During hospitalization, the treatment was primarily aimed at relieving symptoms, using only supportive care [31]. Fever was managed with acetaminophen, ibuprofen, or a combination of acetaminophen and ibuprofen [33]. Oxygen therapy was provided for patients experiencing respiratory failure. Neuraminidase inhibitors are recommended for influenza infection diagnosed within 48 h after symptom onset [32]. During hospitalization of a patient infected with SARS-CoV2, various treatments are available depending on the virus variant, the patient’s condition, and the presence of risk factors for progression [34]. The numerous treatment options are the result of an evolution driven by a combination of clinical observations and research findings. Overall, COVID-19 treatment has evolved from a focus on symptom relief to more targeted and evidence-based approaches. Patients at high risk of progression to severe COVID-19 are recommended to receive monoclonal antibodies (eg, casirivimab with imdevimab, or sotrovimab) or antiviral drugs (eg, remdesivir, nirmatrelvir with ritonavir, or molnupiravir) [31,35]. For the treatment of children with COVID-19 who receive remdesivir and oxygen therapy, dexamethasone is recommended. The addition of steroids to treatment is a critical advance in managing the cytokine storm associated with severe cases.
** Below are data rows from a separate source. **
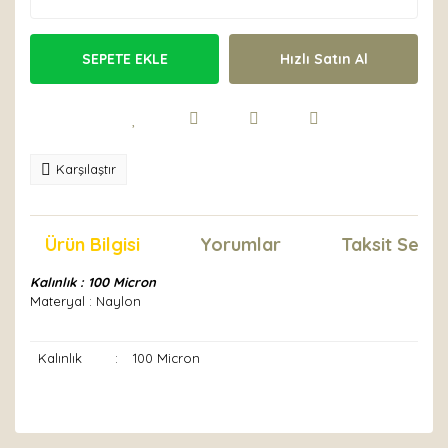
SEPETE EKLE
Hızlı Satın Al
Karşılaştır
Ürün Bilgisi
Yorumlar
Taksit Seçen
Kalınlık : 100 Micron
Materyal : Naylon
Kalınlık
:
100 Micron
Bu ürünün fiyat bilgisi, resim, ürün açıklamalarında ve
diğer konularda yetersiz gördüğünüz noktaları öneri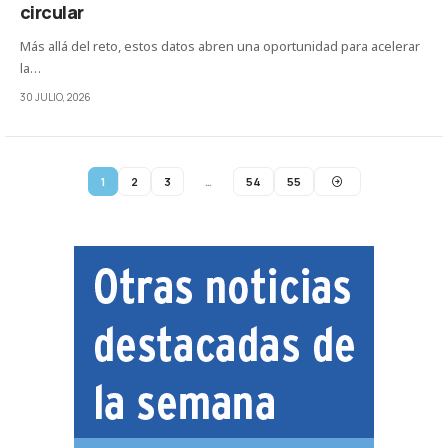
circular
Más allá del reto, estos datos abren una oportunidad para acelerar
la…
30 JULIO, 2026
1
2
3
…
54
55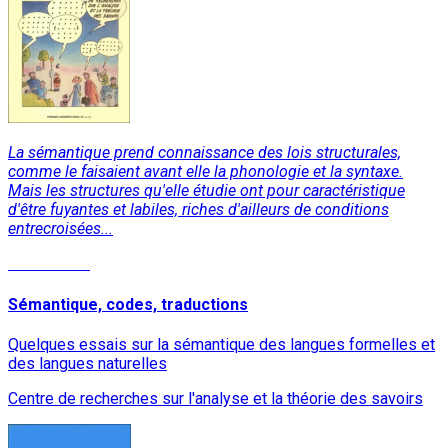
La sémantique prend connaissance des lois structurales,
comme le faisaient avant elle la phonologie et la syntaxe.
Mais les structures qu'elle étudie ont pour caractéristique
d'être fuyantes et labiles, riches d'ailleurs de conditions
entrecroisées...
Lire la suite
Sémantique, codes, traductions
Quelques essais sur la sémantique des langues formelles et
des langues naturelles
Centre de recherches sur l'analyse et la théorie des savoirs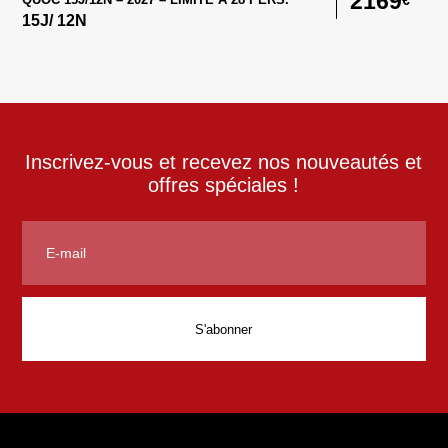
2169
15
J/
12
N
Inscrivez-vous et recevez nos nouveautés et
offres spéciales !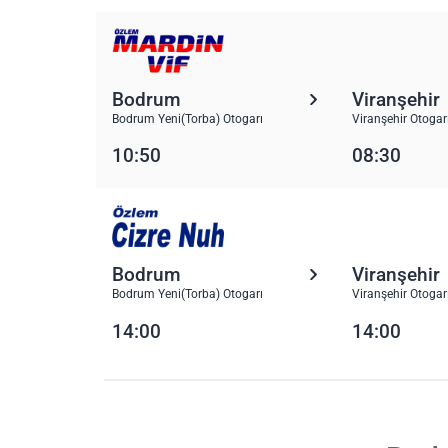
Bodrum
Viranşehir
Bodrum Yeni(Torba) Otogarı
Viranşehir Otogar
10:50
08:30
Bodrum
Viranşehir
Bodrum Yeni(Torba) Otogarı
Viranşehir Otogar
14:00
14:00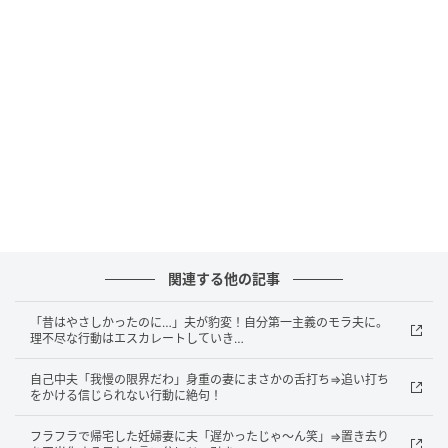
のやさしい表情ははっきりわかり、私の勝手な思い込
みを恥じると同時に、この人を信じてついていこうと
心から思えた瞬間でした。この出来事以来、私は夫に
育児の不満をぶつけるのではなく、まずは感謝を言葉
にするよう心がけるようになりました。
そうしているうちに、夫も少しずつ自信がついたの
か、以前より積極的に育児に参加してくれるようにな
りました。見えにくい部分にこそ大切な想いが隠れて
いるのだと学び、夫婦の絆をより深めることができま
関連する他の記事
した。
「昔はやさしかったのに…」夫が豹変！自分第一主義のモラ夫に。
著者：田辺優香／30代・女性・パート勤務。やんちゃ
理不尽な行動はエスカレートしていき…
な男の子を育てる新米ママ。育児とパートを両立しな
がら、日々の小さな幸せを大切に過ごしています。趣
自己中夫「我慢の限界だわ」身重の妻にまさかの舌打ち⇒追い打ち
をかける信じられない行動に絶句！
味は子どもの寝顔を撮影すること。
フラフラで帰宅した妊婦妻に夫「遅かったじゃ～ん笑」⇒置き去り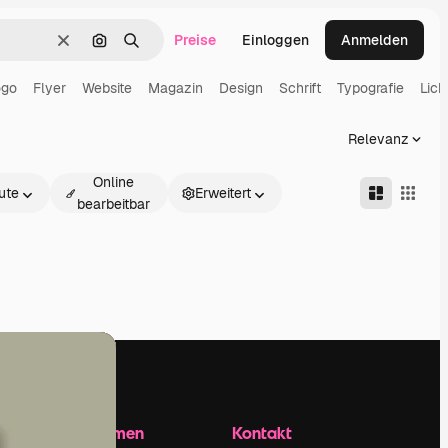
Preise
Einloggen
Anmelden
Löschen
Nach Bild suchen
Suchen
ogo
Flyer
Website
Magazin
Design
Schrift
Typografie
Lich
Relevanz
Online
ute
Erweitert
bearbeitbar
Unternehmen
Kontakt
Other medications for use in severely ill children requiring oxygen therapy include a JAK-1 inhibitor (baricitinib) and an IL-6 interleukin inhibitor (tocilizumab) [31]. Additionally, the administration of thromboprophylaxis should be considered unless contraindicated [36]. Each patient should be approached individually depending on age, the clinical course of the disease, and factors that increase the risk of COVID-19 progression. The rapid development of vaccines highlights the significance of prevention rather than focusing only on treatment.

Our study has had some limitations. The study data were obtained retrospectively from the medical records of patients hospitalized at 1 center. The availability of data was limited to what has been documented in the past, which might not cover all the relevant outcomes of interest, thus limiting the scope of the study. Additionally, the data collected may suffer from information error if there were inaccuracies in the records used for the analysis. Another limitation of the study is that there were fewer patients with influenza and COVID-19 than patients with RSV. The last limitation of the analysis was that patient follow-up was confined to only 1 infectious season.

Conclusions

Children aged >24 months had a higher risk of contracting influenza than did younger children.

Numerous auscultatory changes, dyspnea, nasal blockage, and severe cough were more frequent in children with RSV than in those with COVID-19. Influenza was associated with a higher prevalence of fever compared to RSV. However, none of the symptoms clearly indicated the etiology of the infection. After the pandemic, there was a shift in the median age at RSV infection.